Domestik.co.id – Kasus ISPA Jabodetabek semakin meningkat, hal tersbeut sudah pihak Kemenkes konfirmasi. Imran Pambudi selaku Direktur Pencegahan dan Pengendalian Penyakit Menular di Kemenkes menyampaikan bahwa kasus Infeksi Saluran Pernapasan Akut semakin meningkat.
Tentunya kabar ini menjadi salah satu yang membuat masyarakat semakin merasa khawatir. Apalagi sebelumnya wilayah Jabodetabek kualitas udaranya memburuk akibat polusi yang semakin meningkat.
Lalu, adakah hubungan antara kondisi udara buruk dengan penyakit ISPA semakin tinggi kasus ISPA Jabodetabek ini?
Penyebab Kasus ISPA Jabodetabek Meningkat
Imran mengkonfirmasi kenaikan kasus tersebut dengan kadar polusi yang semakin naik terjadi sebelumnya. Ia tidak bisa mengatakan berapa persen pengaruh dari cuaca, namun kenaikan jumlah pengidap ISPA ini sama meningkatnya dengan kadar polusi sebelumnya.
Berdasarkan data yang ada, kasus ISPA non-pneumonia yakni menyerang bagian pernafasan dari tenggorokan sampai atas seperti batuk banyak terjadi di Jakarta Timur. Yang mana kasusnya mencapai 3.115 Selasa (5/9/23), angka ini lebih tinggi dari bulan Agustus lalu yakni 2.419 kasus.
Sampai saat ini kasusnya ISPA keseluruhan masih didominasi oleh usia produktif (17-50 tahun). Tapi untuk penyakit atau masalah pneumonia lebih banyak menyerang balita karena balita memiliki saluran pernafasan yang pendek. Sehingga lebih rentan terkena penyakit ISPA Pneumonia.
Data kasusnya untuk pneumonia ini menunjukkan bahwa Jakarta Barat menjadi tempat kasus paling tinggi (6/9/23), mencapai 84 kejadin. Kemudian kota Bogor dengan 79 kasus, serta kab. Tangerang 36 kasus.
Sebelumnya kab. Bogor sudah mencatat kenaikan kasus pneumonia yang tertinggi pada Senin (4/9/23) sebanyak 192 kasus yang ditangani. Yang mana kasus ISPA non-pneumonia mencapai 50% pada penduduk usia produktif. Dan pada ISPA pneumonia 55% pada balita.
Mengatasi Kualitas Udara yang Buruk
Untuk mengatasi kualitas udara yang buruk, Kemenkes melakukan sejumlah upaya pada sektor kesehatan. Seperti melakukan pemantauan kualitas udara serta menurunkan resikonya.
Pemantauan kualitas udara yang Kemenkes lakukan seperti adanya 674 puskesmas Jabodetabek dengan perangkat Air Quality Monitoring System. Kemudian juga melengkapi lab rujukan, serta menyiapkan mobile lab untuk mengidentifikasi sumber serta jenis polutan.
Selain melengkapi dan meningkatkan alat-alat kesehatan Kemenkes juga melakukan sejumlah upaya lainnya. Yang mana melalui upaya tersebut bisa mengurangi resiko penyakit ISPA atau dampak kesehatan lainnya.
Masyarakat Harus Menggunakan Masker
Untuk bisa menurunkan resiko serta dampak masalah kesehatan Kemenkes memberikan edukasi pada masyarakat. Yakni dengan merekomendasikan agar menggunakan masker KF49 atau masker kain dengan filter particulate matter 2,5 surveilans penyakit.

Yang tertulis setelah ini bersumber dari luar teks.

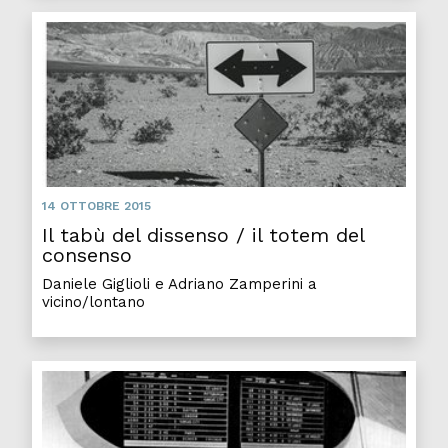
14 OTTOBRE 2015
Il tabù del dissenso / il totem del
consenso
Daniele Giglioli e Adriano Zamperini a
vicino/lontano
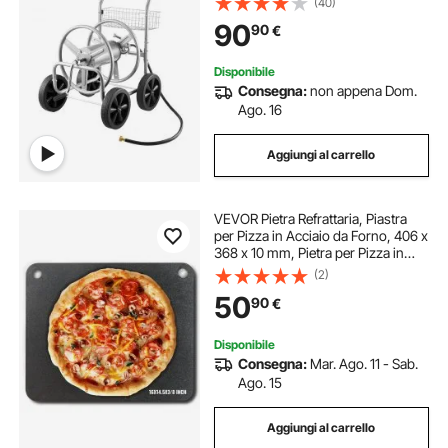
(40)
Piantagione esterno in acciaio
90
90
€
verniciato a polvere
Disponibile
Consegna:
non appena Dom.
Ago. 16
Aggiungi al carrello
VEVOR Pietra Refrattaria, Piastra
per Pizza in Acciaio da Forno, 406 x
368 x 10 mm, Pietra per Pizza in
Acciaio al Carbonio, Teglia per
(2)
Pizza Resistente per Griglia
50
90
€
Barbecue all'Aperto, Forno Interno
Disponibile
Consegna:
Mar. Ago. 11 - Sab.
Ago. 15
Aggiungi al carrello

Serta kesiapan fasilitas-fasilitas kesehatan lainnya. Langkahnya dengan cara memberikan surat edaran ke puskesmas Jabodetabek. Selain itu, pihak puskesmas juga diminta oleh Kemenkes agar siap menerima keluhan penyakit terkait dengan polusi udara.

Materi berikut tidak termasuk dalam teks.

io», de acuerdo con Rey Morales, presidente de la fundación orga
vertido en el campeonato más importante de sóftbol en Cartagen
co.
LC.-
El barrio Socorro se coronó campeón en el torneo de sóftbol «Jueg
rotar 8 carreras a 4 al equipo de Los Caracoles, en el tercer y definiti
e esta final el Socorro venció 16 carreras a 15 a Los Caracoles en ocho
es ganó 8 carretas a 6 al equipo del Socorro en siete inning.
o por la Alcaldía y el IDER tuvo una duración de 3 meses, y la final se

Dalam mempersiapkan ini sudah termasuk logistik hingga pelaporannya, untuk laporannya sudah bisa harian. Selain itu pihak Kemenkes juga menegaskan puskesmas diharapkan bisa merespon surat edaran tersebut.
Beberapa puskesmas sudah tersedia pojok polusi. Ini memfasilitasi masyarakat untuk melakukan konseling serta memberikan informasi penting terkait penyebab dari penyakit pernapasan yang masyarakat alami. Apakah karena polusi atau bukan.
Untuk mengatasi kasus ISPA Jabodetabek yang semakin meningkat ini, Kemenkes juga menegaskan hal penting harus puskesmas dan RS lakukan. Seperti kesiapan pelaporan, obat-obatan, tenaga kesehatan, antibiotik, dan oksigen.